Besides Texas, several states get lucky with beef items as their honorary state meats. Alabama gets meat loaf, Arizona carne asada and Connecticut gets the hamburger based on historical claims the ubiquitous pattie originated in that state. Illinois lays claim to the porterhouse steak, due to its history of stockyards, meat packing and steakhouses.

Kansas, enviably, gets burnt ends, those savory pieces of well-smoked brisket that top the menu in area barbeque joints. Massachusetts gets roast beef, Nebraska bone-in ribeye, Oklahoma chicken-fried steak and Montana gets Rocky Mountain oysters.

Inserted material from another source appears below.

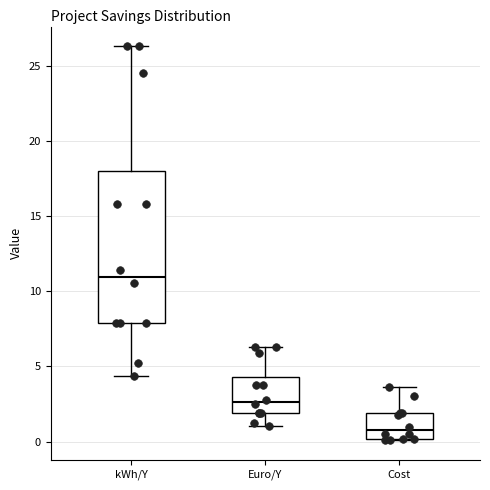

Reading left to right, transcribe this box plot: for each box, give where its median line is, the range the box spans, and where its two whiskers end, as read against the y-axis. The values are not printed on the chart, so give them approximately, as read against the axis.

kWh/Y: median 11.0, box 8.0 to 18.0, whiskers 4.5 to 26.5
Euro/Y: median 2.5, box 2.0 to 4.5, whiskers 1.0 to 6.5
Cost: median 1.0, box 0.0 to 2.0, whiskers 0.0 to 3.5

Personally I thought the Rocky Mountain oysters, or some other beef item, should have gone to my home state of Colorado.  Instead, Anderson assigned us mutton.  She rightly points out that Colorado is the top state for finishing lambs, and the birthplace of “mutton busting,” the riotous county fair activity in which young kids try their hand at bareback sheep riding. But really, mutton?

At least we fared better than Utah, which is stuck with gelatin, as folks in that state apparently really like Jell-O. Then there is West Virginia, where squirrel tops the list.

And finally there is California, where Anderson names the state meat as tofu. “It’s a well-known fact that Californians don’t eat meat, just tofu and kale,” she writes. “And to include kale on a list of state meats would just be ridiculous.”